## TASK DIRECTIONS
Give back the lines below word for word, starting at the first one and stopping after the line that has "Zoran Šolaja".

----- PROVIDED DATA

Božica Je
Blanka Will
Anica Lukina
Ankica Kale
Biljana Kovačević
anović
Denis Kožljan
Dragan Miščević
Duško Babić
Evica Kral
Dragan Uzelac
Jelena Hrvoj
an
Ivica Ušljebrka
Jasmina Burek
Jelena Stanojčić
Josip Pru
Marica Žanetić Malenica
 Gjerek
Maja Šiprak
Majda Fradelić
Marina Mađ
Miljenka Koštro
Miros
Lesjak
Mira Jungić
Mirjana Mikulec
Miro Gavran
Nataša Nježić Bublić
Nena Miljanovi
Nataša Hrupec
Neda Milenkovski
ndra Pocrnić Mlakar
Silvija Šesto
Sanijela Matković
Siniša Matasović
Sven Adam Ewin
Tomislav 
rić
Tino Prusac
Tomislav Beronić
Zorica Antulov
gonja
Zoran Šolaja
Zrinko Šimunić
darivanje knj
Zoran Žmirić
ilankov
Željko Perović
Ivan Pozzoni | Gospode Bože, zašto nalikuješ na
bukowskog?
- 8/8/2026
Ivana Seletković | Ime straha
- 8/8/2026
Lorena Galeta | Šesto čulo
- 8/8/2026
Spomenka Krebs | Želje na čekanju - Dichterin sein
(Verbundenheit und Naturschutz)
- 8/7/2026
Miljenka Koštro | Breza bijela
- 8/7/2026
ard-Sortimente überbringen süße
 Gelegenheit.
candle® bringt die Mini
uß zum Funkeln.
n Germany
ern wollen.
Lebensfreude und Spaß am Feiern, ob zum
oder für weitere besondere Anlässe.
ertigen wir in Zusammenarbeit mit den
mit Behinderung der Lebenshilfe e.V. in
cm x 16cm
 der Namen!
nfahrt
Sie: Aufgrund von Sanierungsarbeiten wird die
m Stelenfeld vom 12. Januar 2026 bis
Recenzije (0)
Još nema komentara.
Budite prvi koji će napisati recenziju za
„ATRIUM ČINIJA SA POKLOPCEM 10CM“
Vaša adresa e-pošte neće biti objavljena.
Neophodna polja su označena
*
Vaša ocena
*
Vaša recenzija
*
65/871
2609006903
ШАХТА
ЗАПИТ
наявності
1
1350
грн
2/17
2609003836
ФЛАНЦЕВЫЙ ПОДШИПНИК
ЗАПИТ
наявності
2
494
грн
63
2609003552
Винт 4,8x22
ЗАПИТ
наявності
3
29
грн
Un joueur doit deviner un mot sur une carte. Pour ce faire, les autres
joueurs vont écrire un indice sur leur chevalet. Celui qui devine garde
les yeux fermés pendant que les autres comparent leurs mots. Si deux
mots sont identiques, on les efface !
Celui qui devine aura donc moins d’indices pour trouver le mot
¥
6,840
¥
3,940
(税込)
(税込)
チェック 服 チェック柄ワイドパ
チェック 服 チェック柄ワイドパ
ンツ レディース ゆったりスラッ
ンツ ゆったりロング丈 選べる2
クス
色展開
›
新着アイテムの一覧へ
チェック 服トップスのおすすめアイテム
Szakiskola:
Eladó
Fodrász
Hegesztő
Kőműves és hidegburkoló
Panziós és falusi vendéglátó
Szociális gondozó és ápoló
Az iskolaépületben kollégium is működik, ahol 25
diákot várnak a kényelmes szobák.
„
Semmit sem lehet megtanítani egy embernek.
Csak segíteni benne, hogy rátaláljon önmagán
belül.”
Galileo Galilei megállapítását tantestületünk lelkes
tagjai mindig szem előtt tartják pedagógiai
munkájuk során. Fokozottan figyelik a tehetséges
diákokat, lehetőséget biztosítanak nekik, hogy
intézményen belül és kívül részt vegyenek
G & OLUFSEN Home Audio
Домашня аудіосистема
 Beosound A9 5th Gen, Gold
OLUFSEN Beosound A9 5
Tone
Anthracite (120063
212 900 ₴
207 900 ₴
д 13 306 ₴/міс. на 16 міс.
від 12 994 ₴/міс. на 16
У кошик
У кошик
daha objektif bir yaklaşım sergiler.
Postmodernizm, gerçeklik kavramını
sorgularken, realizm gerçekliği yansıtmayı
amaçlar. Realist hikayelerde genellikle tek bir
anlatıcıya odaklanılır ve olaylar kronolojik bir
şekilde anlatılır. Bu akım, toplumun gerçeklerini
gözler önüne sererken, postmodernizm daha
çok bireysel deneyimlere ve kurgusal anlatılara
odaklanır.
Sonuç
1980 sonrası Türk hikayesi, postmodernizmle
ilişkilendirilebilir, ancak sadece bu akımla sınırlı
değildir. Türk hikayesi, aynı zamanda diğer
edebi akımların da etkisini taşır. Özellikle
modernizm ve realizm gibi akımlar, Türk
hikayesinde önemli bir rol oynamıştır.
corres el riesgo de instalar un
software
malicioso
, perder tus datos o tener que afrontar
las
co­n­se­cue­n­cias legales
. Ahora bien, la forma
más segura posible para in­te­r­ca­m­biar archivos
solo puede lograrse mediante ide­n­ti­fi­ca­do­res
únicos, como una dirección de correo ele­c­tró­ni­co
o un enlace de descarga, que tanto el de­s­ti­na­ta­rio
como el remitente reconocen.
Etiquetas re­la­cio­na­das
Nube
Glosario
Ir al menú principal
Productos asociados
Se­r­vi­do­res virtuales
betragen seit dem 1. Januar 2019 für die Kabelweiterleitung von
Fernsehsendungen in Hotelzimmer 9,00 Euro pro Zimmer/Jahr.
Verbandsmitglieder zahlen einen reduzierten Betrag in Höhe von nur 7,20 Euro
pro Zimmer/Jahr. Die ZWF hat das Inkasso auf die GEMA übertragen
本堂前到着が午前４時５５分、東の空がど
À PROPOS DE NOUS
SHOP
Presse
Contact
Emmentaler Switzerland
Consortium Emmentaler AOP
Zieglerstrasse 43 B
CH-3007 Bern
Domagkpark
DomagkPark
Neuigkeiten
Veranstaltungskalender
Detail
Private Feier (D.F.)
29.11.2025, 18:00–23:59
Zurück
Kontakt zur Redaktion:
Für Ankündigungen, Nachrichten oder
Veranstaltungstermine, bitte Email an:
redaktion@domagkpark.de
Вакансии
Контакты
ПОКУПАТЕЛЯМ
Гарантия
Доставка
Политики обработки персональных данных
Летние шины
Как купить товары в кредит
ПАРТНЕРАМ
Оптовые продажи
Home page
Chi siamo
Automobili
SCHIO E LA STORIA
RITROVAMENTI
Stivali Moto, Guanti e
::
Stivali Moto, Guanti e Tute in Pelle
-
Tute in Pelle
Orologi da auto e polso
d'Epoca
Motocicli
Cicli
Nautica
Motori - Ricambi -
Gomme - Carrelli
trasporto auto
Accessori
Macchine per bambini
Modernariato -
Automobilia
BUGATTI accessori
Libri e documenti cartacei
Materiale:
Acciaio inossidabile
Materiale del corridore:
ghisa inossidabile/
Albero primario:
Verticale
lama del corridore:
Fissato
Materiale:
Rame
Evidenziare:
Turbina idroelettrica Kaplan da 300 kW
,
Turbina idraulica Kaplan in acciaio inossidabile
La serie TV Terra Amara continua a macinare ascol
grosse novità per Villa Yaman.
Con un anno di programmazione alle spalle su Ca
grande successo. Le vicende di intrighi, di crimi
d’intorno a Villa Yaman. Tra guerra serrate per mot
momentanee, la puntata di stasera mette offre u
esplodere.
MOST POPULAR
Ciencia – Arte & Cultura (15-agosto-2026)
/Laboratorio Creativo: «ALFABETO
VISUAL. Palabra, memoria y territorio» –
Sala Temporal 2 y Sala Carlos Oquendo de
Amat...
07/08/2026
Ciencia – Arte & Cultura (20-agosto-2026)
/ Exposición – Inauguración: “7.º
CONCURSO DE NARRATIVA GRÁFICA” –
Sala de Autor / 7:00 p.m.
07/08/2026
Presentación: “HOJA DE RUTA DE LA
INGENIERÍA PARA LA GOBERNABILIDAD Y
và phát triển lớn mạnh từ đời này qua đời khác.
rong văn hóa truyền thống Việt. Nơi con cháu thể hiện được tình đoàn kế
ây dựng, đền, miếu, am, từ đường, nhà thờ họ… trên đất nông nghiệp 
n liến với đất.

----------

## FINAL ANSWER
Božica Je
Blanka Will
Anica Lukina
Ankica Kale
Biljana Kovačević
anović
Denis Kožljan
Dragan Miščević
Duško Babić
Evica Kral
Dragan Uzelac
Jelena Hrvoj
an
Ivica Ušljebrka
Jasmina Burek
Jelena Stanojčić
Josip Pru
Marica Žanetić Malenica
 Gjerek
Maja Šiprak
Majda Fradelić
Marina Mađ
Miljenka Koštro
Miros
Lesjak
Mira Jungić
Mirjana Mikulec
Miro Gavran
Nataša Nježić Bublić
Nena Miljanovi
Nataša Hrupec
Neda Milenkovski
ndra Pocrnić Mlakar
Silvija Šesto
Sanijela Matković
Siniša Matasović
Sven Adam Ewin
Tomislav 
rić
Tino Prusac
Tomislav Beronić
Zorica Antulov
gonja
Zoran Šolaja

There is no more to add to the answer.